Interpretation of the Myth “Inanna and the Huluppu Tree”

Contents

 

See also

    • Translation
    • Dating

Those involved

    • Inanna
    • Utu
    • Gilgamesh

Interpretation of the Myth “Inanna and the Huluppu Tree”

The myth is designed as an intelligence test. The reader is supposed to find out that the felling of the tree was unjust, identify the dance epidemic as the punishment imposed, and with the knowledge he has from other myths, find out who imposed the punishment.

The Huluppu Tree was always at the center of power. At first it stood in Eridu, but when Eridu fell, or was flooded, it was brought to Uruk. The tree is therefore a magical tool that the gods needed to create the Sumerian civilization.

Since the reigns of the kings of Uruk declined sharply after the tree was felled, it can be assumed that the tree gave the early kings a long life. The tree can therefore also be called the tree of life. It received its function from the three demons that lived in it: the eagle Anzu, the incorruptible serpent and the dark maiden Lilith.

The fact that Utu, the god of justice, had refused to cut down the tree for his sister Inanna means that it was unjust to cut it down. 

The Anzu bird was commissioned by Enlil to decree human fates (according to the myth Lugalbanda and the Anzu Bird. He took revenge on those who cut down the tree by decreeing their fates. He decreed that Gilgamesh could not stop playing on his pukku and that the young men of the city who had cut off the branches of the tree could not stop dancing to it until they died of exhaustion. This resembles the dance epidemics of the Middle Ages. The reason for this unusual punishment may be that Anzu can only decree good fates. He decreed the good fate of dancing in such a way that it included the bad fate of dying. Anzu could not influence Inanna’s fate because she was a goddess.
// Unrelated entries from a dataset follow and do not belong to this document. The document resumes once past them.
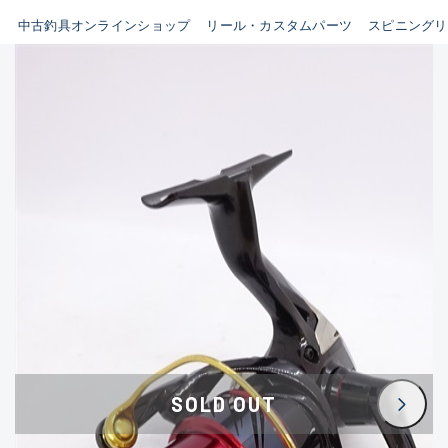
イシグロ鳴海店
中古釣具オンラインショップ
リール・カスタムパーツ
スピニングリ
B
イシグロフレスポ鈴鹿店
使用感や傷はあるが全体的に
イシグロ津高茶屋店
綺麗な良品
イシグロ西春店
C
イシグロ中川かの里店
使用感や傷のある一般的な中
イシグロカインズモール彦根店
古品
イシグロ静岡中吉田店
C-
イシグロ名東引山店
かなり使用感があり、全体的
イシグロ豊田店
に目立つ傷が多い品
イシグロ豊橋向山店
イシグロ岐阜店
D
SOLD OUT
イシグロ高林店
著しく状態が悪いが使用はで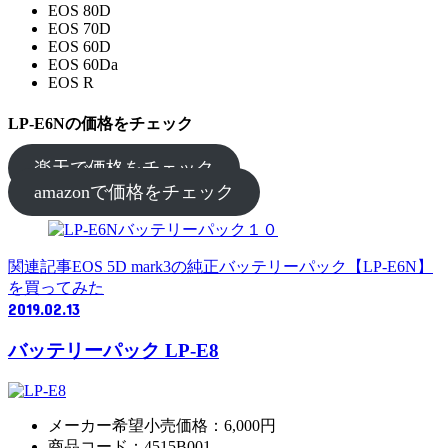
EOS 80D
EOS 70D
EOS 60D
EOS 60Da
EOS R
LP-E6Nの価格をチェック
楽天で価格をチェック
amazonで価格をチェック
関連記事
EOS 5D mark3の純正バッテリーパック【LP-E6N】
を買ってみた
2019.02.13
バッテリーパック LP-E8
メーカー希望小売価格：6,000円
商品コード：4515B001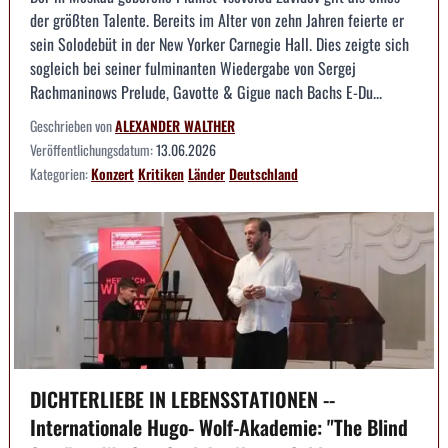
der größten Talente. Bereits im Alter von zehn Jahren feierte er
sein Solodebüt in der New Yorker Carnegie Hall. Dies zeigte sich
sogleich bei seiner fulminanten Wiedergabe von Sergej
Rachmaninows Prelude, Gavotte & Gigue nach Bachs E-Du...
Geschrieben von
ALEXANDER WALTHER
Veröffentlichungsdatum:
13.06.2026
Kategorien:
Konzert
Kritiken
Länder
Deutschland
DICHTERLIEBE IN LEBENSSTATIONEN --
Internationale Hugo- Wolf-Akademie: "The Blind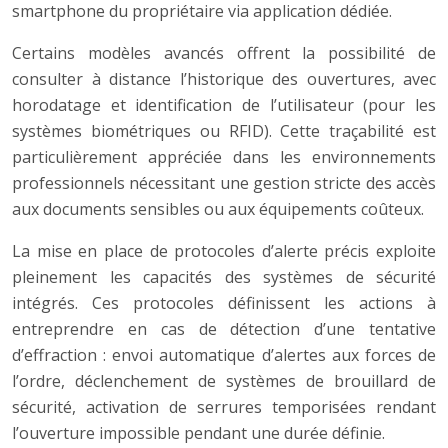
smartphone du propriétaire via application dédiée.
Certains modèles avancés offrent la possibilité de
consulter à distance l’historique des ouvertures, avec
horodatage et identification de l’utilisateur (pour les
systèmes biométriques ou RFID). Cette traçabilité est
particulièrement appréciée dans les environnements
professionnels nécessitant une gestion stricte des accès
aux documents sensibles ou aux équipements coûteux.
La mise en place de protocoles d’alerte précis exploite
pleinement les capacités des systèmes de sécurité
intégrés. Ces protocoles définissent les actions à
entreprendre en cas de détection d’une tentative
d’effraction : envoi automatique d’alertes aux forces de
l’ordre, déclenchement de systèmes de brouillard de
sécurité, activation de serrures temporisées rendant
l’ouverture impossible pendant une durée définie.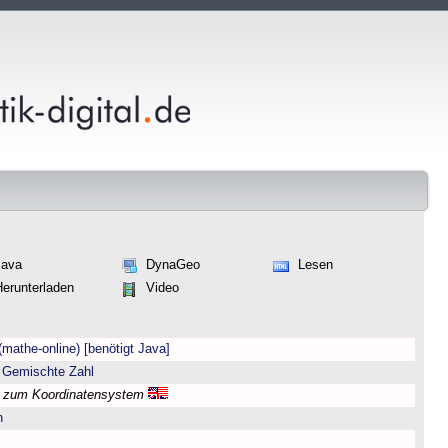
Java
DynaGeo
Lesen
Herunterladen
Video
(mathe-online) [benötigt Java]
 Gemischte Zahl
l zum Koordinatensystem
n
Since the pukku was created from the roots of the tree, which presumably reached to the underworld, a hole finally opened in the ground and the pukku fell into the netherworld.

Inanna needed the throne and the bed that she had made from the trunk of the tree to consolidate her power. In particular, the bed was later used for the sacred marriage ritual, the core of which was an act of sexual encounter between the king and the goddess Inanna. Inanna probably hoped to be able to influence the king in his decisions.